Une cinquantaine de personnes. C’est le chiffre officiel derrière la fermeture, pour une période indéterminée, des deux usines de Damabois à Cap-Chat. Mais derrière ce chiffre, il y a des pères de famille qui appréhendent la rentrée scolaire, les inscriptions au hockey et, dans quelques mois, le temps des Fêtes.
Un bâton de hockey à 100 $. En apparence, c’est un détail. Sauf que, dans une maison qui vient de perdre un revenu, plus rien n’est un détail.
Ne pas savoir s’il faut rester ou partir
« On s’en va au chômage sans savoir ce qui s’en vient », laisse tomber Andrew Rousseau, qui travaille pour Damabois depuis bientôt sept ans. Le père de famille de Matane a deux filles de 6 et 7 ans. Quand on lui demande ce que représente cette fermeture, sa réponse est directe : « C’est notre avenir qui est en jeu. » Il n’y a pas de colère dans sa voix, seulement de l’incertitude, soit celle de ne pas savoir s’il faut rester ou partir, s’il faut espérer ou tourner la page.
« Parce que ça prend de l’argent pour vivre », dit-il avec évidence quand on lui demande si la situation est stressante comme père de famille. Le chômage a ses limites, précise-t-il. Ça fait un temps, mais c’est moins payant. C’est une vie mise sur pause, en attendant de voir si l’usine rouvrira.
Un impact qui dépasse Cap-Chat
M. Rousseau tient à rappeler que les chiffres officiels ne racontent pas toute l’histoire. Aux 50 employés de l’usine s’ajoutent les transporteurs, les fournisseurs de pièces, les gars qui bûchent en forêt. Selon lui, ce sont plutôt 150 personnes et peut-être plus qui encaissent le contrecoup de cette fermeture. Pour La Haute-Gaspésie, une région où l’économie tourne beaucoup autour de la forêt, l’impact est majeur. Ce ne sont pas que des emplois saisonniers, puisque plusieurs, comme celui d’Andrew Rousseau, sont des emplois à l’année.
Sur l’entente de protection du caribou, qui est pointée du doigt pour expliquer les difficultés d’approvisionnement en bois, M. Rousseau ne mâche pas ses mots. « Ce n’est pas beaucoup de caribous pour toute la population que ça implique! »
Une vie mise en pause
« Le chômage, ce n’est pas un salaire, lance Enrico Vallée, un contremaître qui cumule huit ans d’expérience chez Damabois. C’est un mode de survie. »
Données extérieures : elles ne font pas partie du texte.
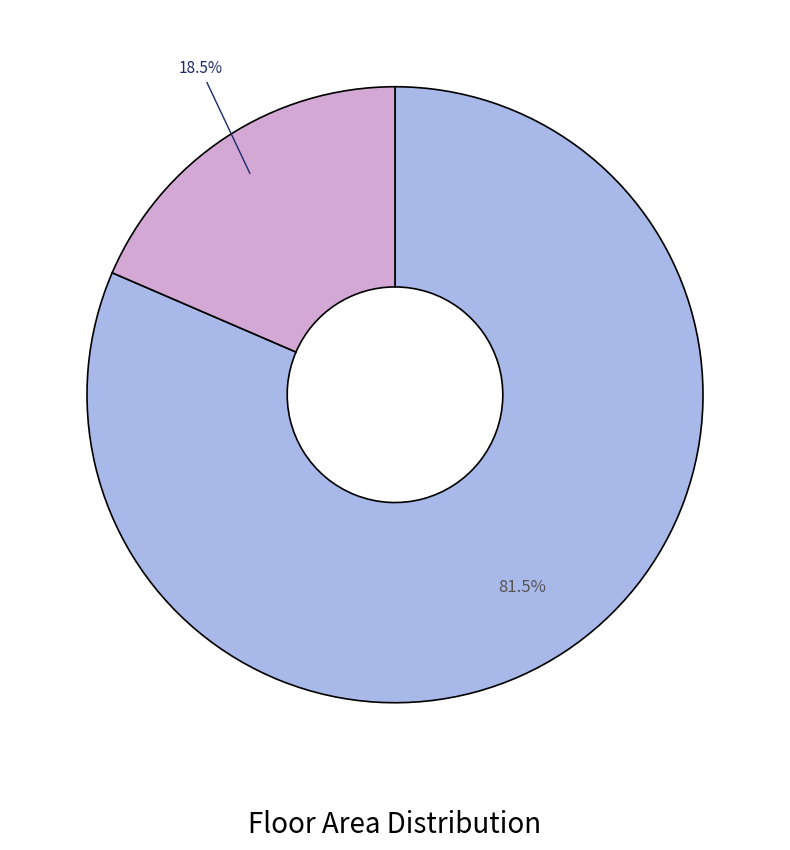

Is there any slice that represents more than half of the pie?

Yes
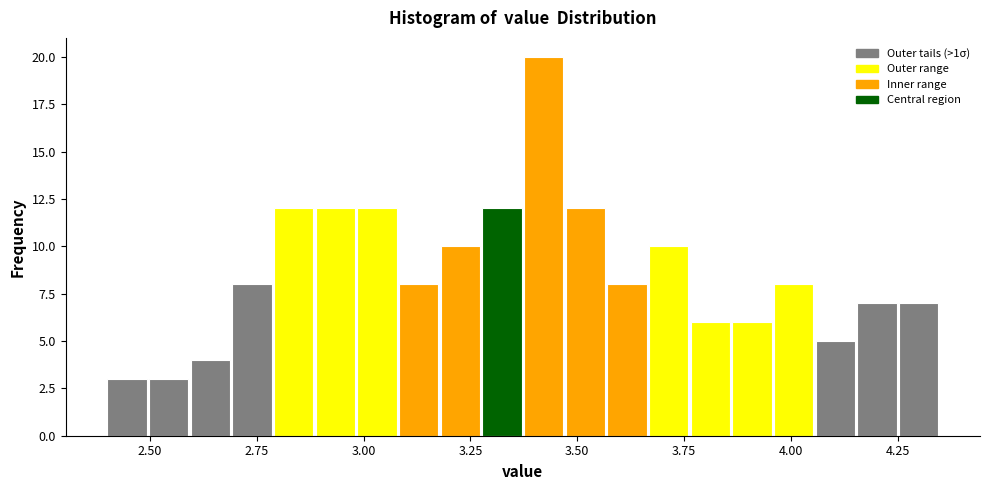

Read against the x-axis, roughly where is the centre of the tallest bar?

3.40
L’homme de Sainte-Anne-des-Monts est père de cinq enfants. La mine basse, le cadet, Jackson, 12 ans, accompagne son père pour assister à l’annonce. « C’est triste parce qu’on a tous des dettes, on a tous une vie, laisse tomber le père de famille pour résumer toute l’ampleur du choc. C’est une vie qui se met en pause. »
M. Vallée a déjà connu le déracinement. Parti de la Gaspésie à 16 ans, il a passé plusieurs années loin de chez lui avant de revenir suivre des cours et de se retrouver chez Damabois, la seule ouverture qu’il avait trouvée à l’époque. Aujourd’hui, tout ce qu’il a bâti, il l’a bâti là, dit-il. « J’ai été parti longtemps et ça ne me tente plus », confie-t-il, envisageant malgré lui l’idée de devoir repartir.
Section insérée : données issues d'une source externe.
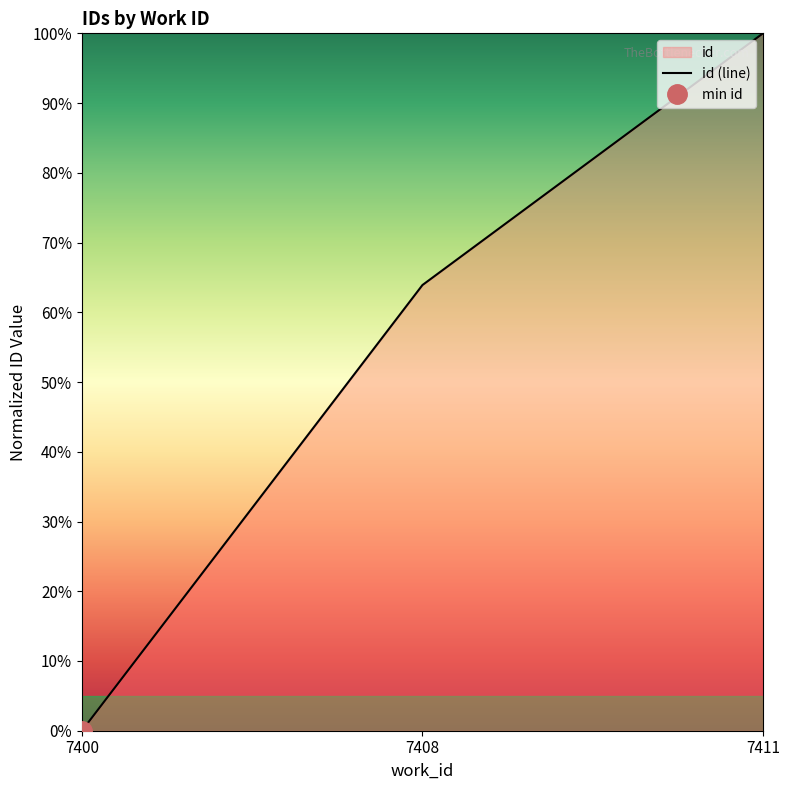

What is the value of the 2nd point from the left?

63.9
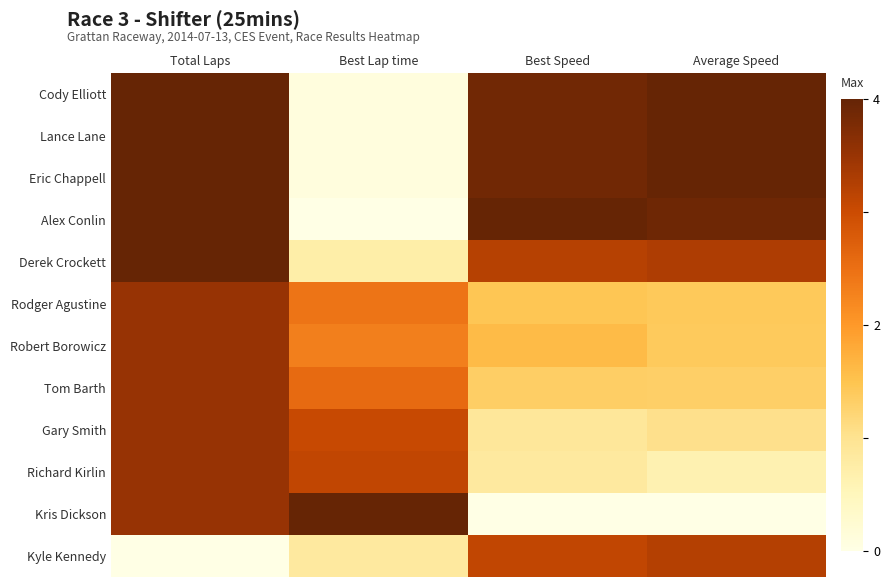

How many series are shown in this chart?

12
Concernant le caribou, sa colère est plus vive encore. « Pour 20 caribous consanguins, on perd nos emplois! »
Une région qui attend
Ni Andrew Rousseau ni Enrico Vallée ne réclament l’impossible. Ils espèrent simplement que le gouvernement bouge, que les cours à bois se remplissent, que l’usine retrouve un souffle.
En attendant, comme le dit M. Vallée, « cette annonce nous tue. » Si cette phrase n’est évidemment pas au sens propre, elle illustre néanmoins tout ce qu’elle menace d’emporter : une vie construite patiemment, une communauté, une économie qui, pour l’instant, se fragilise davantage.